Penser ce qui devient, déchiffrer les signes, pour résister à la médiocrité nihiliste et produire une jubilation!...

Sur la beauté de la nature

Publié le 25 Juillet 2012 par Bernard Petit in Vivre et philosopher

            

 

           

Sur la beauté de la nature : « la beauté gît-elle dans la nature ? »

 

 

 

 

    Le verbe "gésir" est ici malheureux, mais peut-être assez révélateur: la beauté serait-elle une qualité morbide? A moins qu'on ne désire secrètement qu'elle le soit: la violence, le tumulte, l'agitation ne sont jamais trouvé beaux en tant que tels, mais seulement par des représentations épiques ou tragiques que la forme artistique anoblit...

    Il y a peut-être dans le goût de la beauté cette ambiguïté permanente: elle doit être assez "naturelle" pour être vivante, mais assez abstraite de la nature (« idéale ») pour ne pas être entraînée dans son devenir indifférent au beau et au laid. Car la nature n'est en elle même ni belle ni laide: c'est notre regard humain sur les phénomènes naturels qui en fait des représentations belles ou abominables. La différence entre une "belle" éruption volcanique et une catastrophe volcanique comme celle de la Montagne Pelée de Martinique en 1902, c'est le regard humain sur la situation: dans l'urgence vitale immédiate, il n'est plus possible de contempler la nature, on ne peut que l'affronter car on est alors complètement pris dans ses rapports de forces qui nous menacent de destruction (ou alors, on est suicidaire).    

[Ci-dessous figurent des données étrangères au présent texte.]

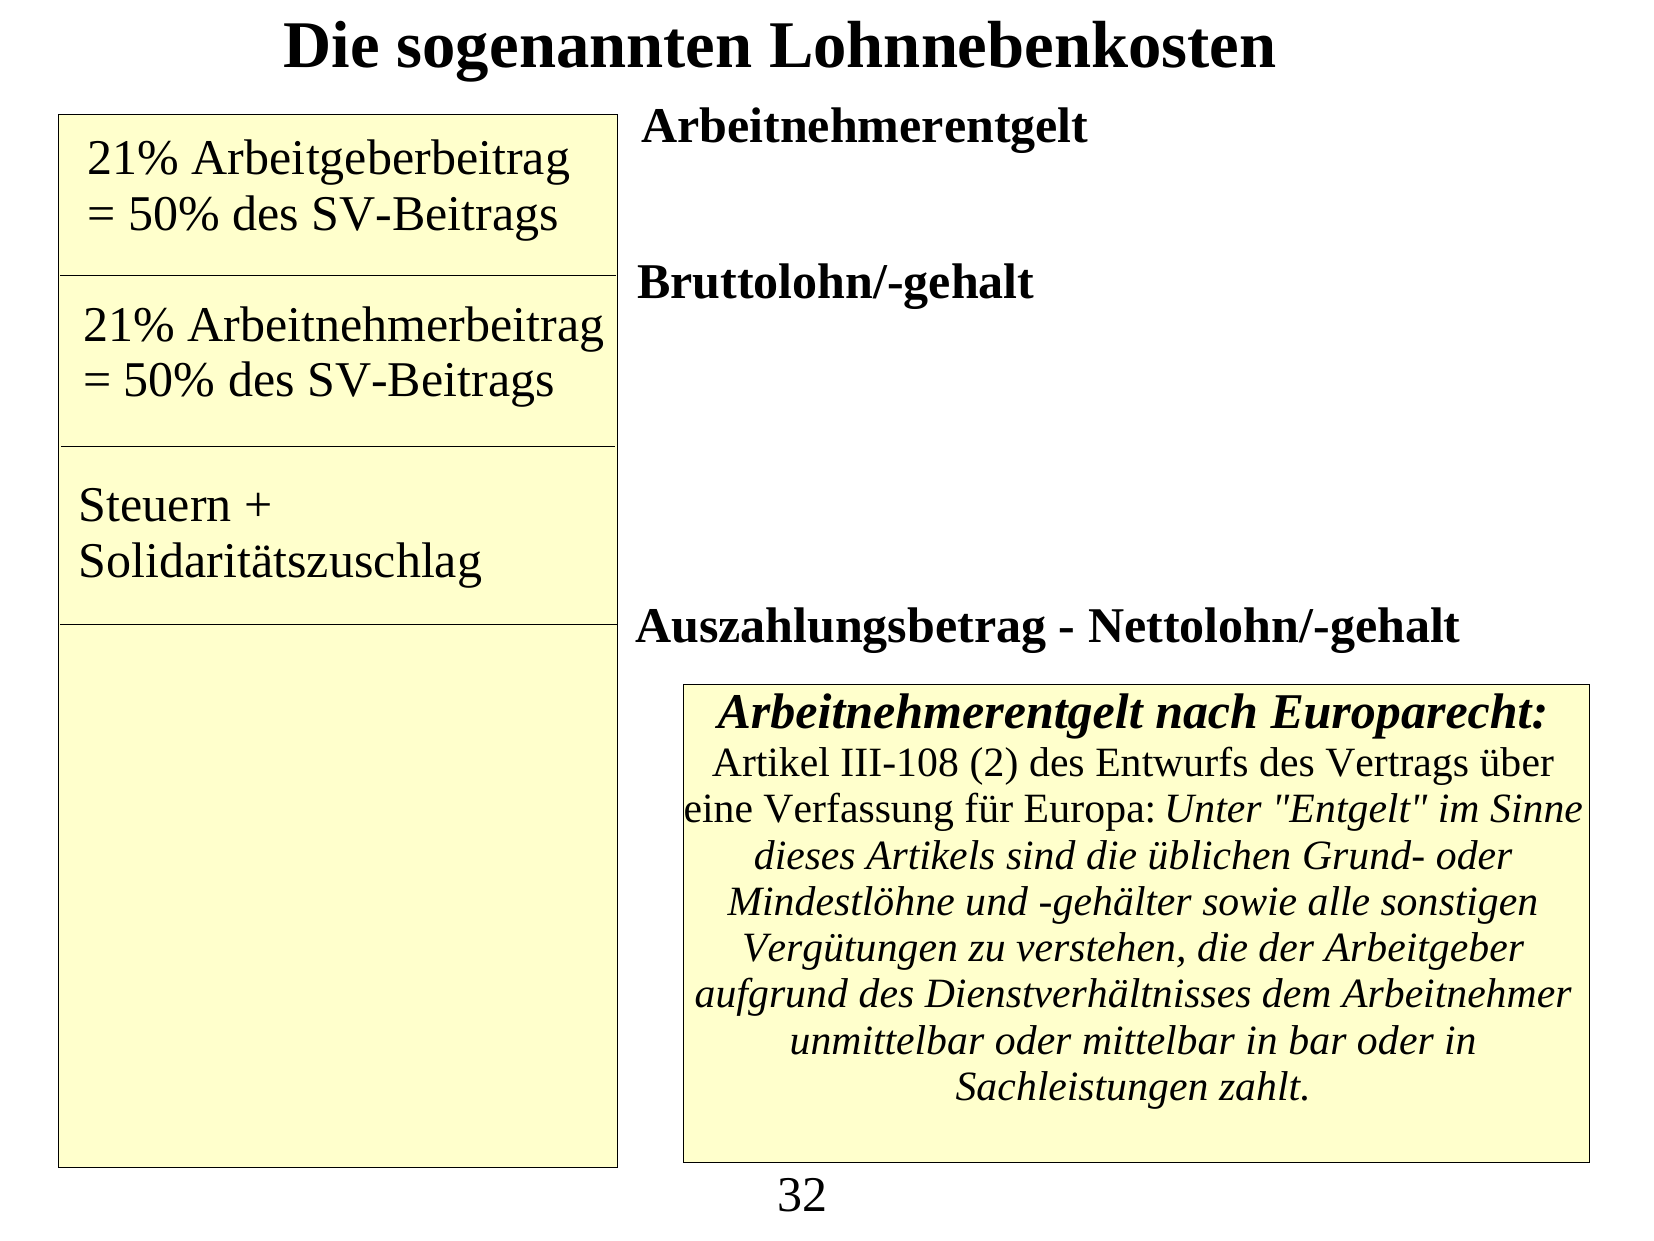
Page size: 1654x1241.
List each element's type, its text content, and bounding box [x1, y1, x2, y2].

text_box Steuern + Solidaritätszuschlag [66, 477, 603, 612]
text_box Arbeitnehmerentgelt [641, 102, 1118, 177]
text_box Bruttolohn/-gehalt [637, 254, 1067, 338]
text_box 21% Arbeitnehmerbeitrag = 50% des SV-Beitrags [58, 296, 610, 428]
text_box <Nummer> [777, 1166, 1013, 1228]
text_box Arbeitnehmerentgelt nach Europarecht: Artikel III-108 (2) des Entwurfs des Vertrags über eine Verfassung für Europa: Unter "Entgelt" im Sinne dieses Artikels sind die üblichen Grund- oder Mindestlöhne und -gehälter sowie alle sonstigen Vergütungen zu verstehen, die der Arbeitgeber aufgrund des Dienstverhältnisses dem Arbeitnehmer unmittelbar oder mittelbar in bar oder in Sachleistungen zahlt. [683, 684, 1590, 1163]
text_box Auszahlungsbetrag - Nettolohn/-gehalt [635, 597, 1501, 678]
text_box [58, 114, 618, 1168]
text_box 21% Arbeitgeberbeitrag = 50% des SV-Beitrags [62, 130, 607, 253]
text_box Die sogenannten Lohnnebenkosten [283, 7, 1314, 102]
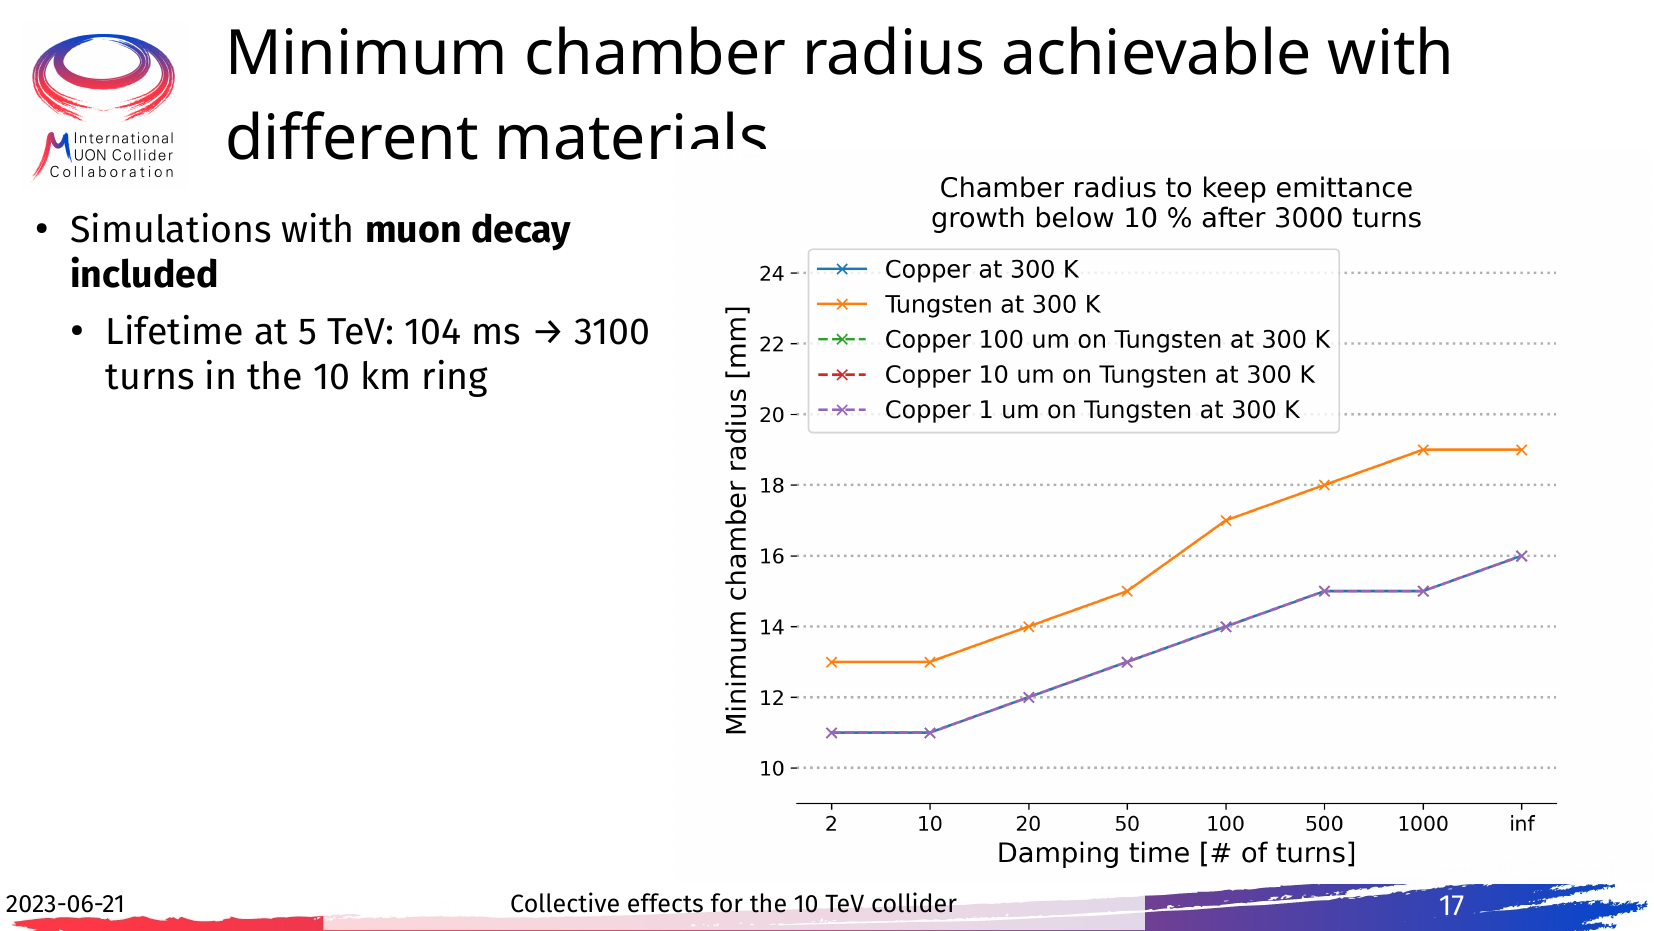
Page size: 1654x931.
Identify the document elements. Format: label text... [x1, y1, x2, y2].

picture [0, 149, 1654, 931]
title Minimum chamber radius achievable with different materials [225, 7, 1571, 200]
text_box Simulations with muon decay included Lifetime at 5 TeV: 104 ms → 3100 turns in the 10 km ring [20, 200, 674, 810]
picture [21, 21, 188, 189]
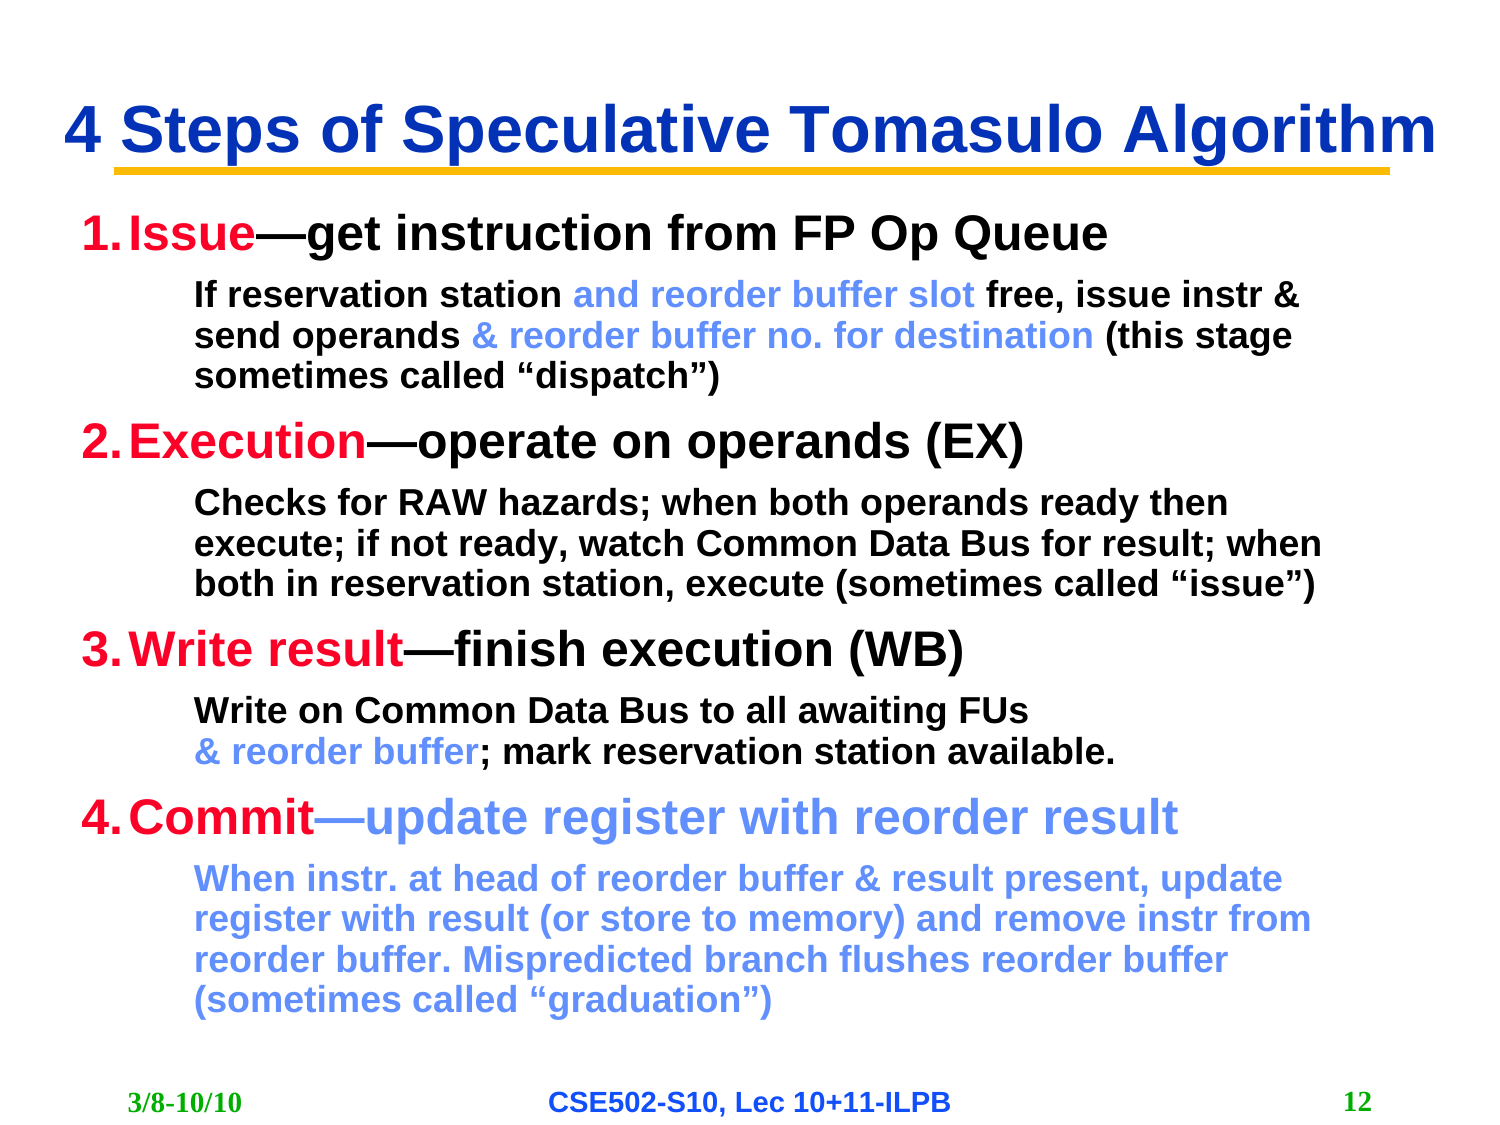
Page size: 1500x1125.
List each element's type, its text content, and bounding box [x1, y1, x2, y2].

title 4 Steps of Speculative Tomasulo Algorithm [50, 37, 1463, 225]
text_box <number> [1074, 1087, 1388, 1113]
text_box CSE502-S10, Lec 10+11-ILPB [512, 1088, 988, 1113]
list 1. Issue—get instruction from FP Op Queue If reservation station and reorder buffer slot free, issue instr & send operands & reorder buffer no. for destination (this stage sometimes called “dispatch”) 2. Execution—operate on operands (EX) Checks for RAW hazards; when both operands ready then execute; if not ready, watch Common Data Bus for result; when both in reservation station, execute (sometimes called “issue”) 3. Write result—finish execution (WB) Write on Common Data Bus to all awaiting FUs & reorder buffer; mark reservation station available. 4. Commit—update register with reorder result When instr. at head of reorder buffer & result present, update register with result (or store to memory) and remove instr from reorder buffer. Mispredicted branch flushes reorder buffer (sometimes called “graduation”) [66, 199, 1350, 1063]
text_box 3/8-10/10 [112, 1088, 426, 1113]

   Quand la conscience est condamnée à l'efficacité pratique immédiate pour éviter la mort, elle est au mieux éthique, elle n'est plus esthétique: la nature n'est ni belle ni laide, elle est mauvaise ou bonne, impitoyable ou salvatrice... Mais elle est la Vie jusque dans la destruction et la mort qu'elle entraîne, et nous n'aimons pas calomnier la Vie: nous la condamnons quand nous sommes malheureux à l'extrême, et c'est toujours avec mauvaise conscience, comme si l'on reconnaissait ainsi non pas la laideur de la nature et la méchanceté de la vie, mais au fond notre propre faiblesse face aux événements. C’est pourquoi,aussi nombreuses soient-elles , les exceptions, me semble-t-il, confirment encore cette règle. Peut-être gardons-nous subconsciemment le sentiment que la nature est innocente, même quand elle est malfaisante envers certains…

   Cela expliquerait mieux les interprétations superstitieuses des catastrophes naturelles: la conscience morale y cherche spontanément un responsable ou un coupable (dieux ou hommes ou autres...), comme s'il était inconcevable que la nature soit si destructrice ...sans le vouloir expressément!..."Il faut bien qu'il y ait un responsable/coupable pour qu'une telle abomination se produise, sans quoi nous ne pourrions plus nous représenter la nature comme innocente!..." Quelle perte symbolique cela serait! La vraie foi, la confiance en la vie, la croyance à la continuité du monde, supposent cette conviction de ce que Nietzsche appelle "l'innocence du devenir". Ici gît peut-être, en ce sens, la beauté de la nature.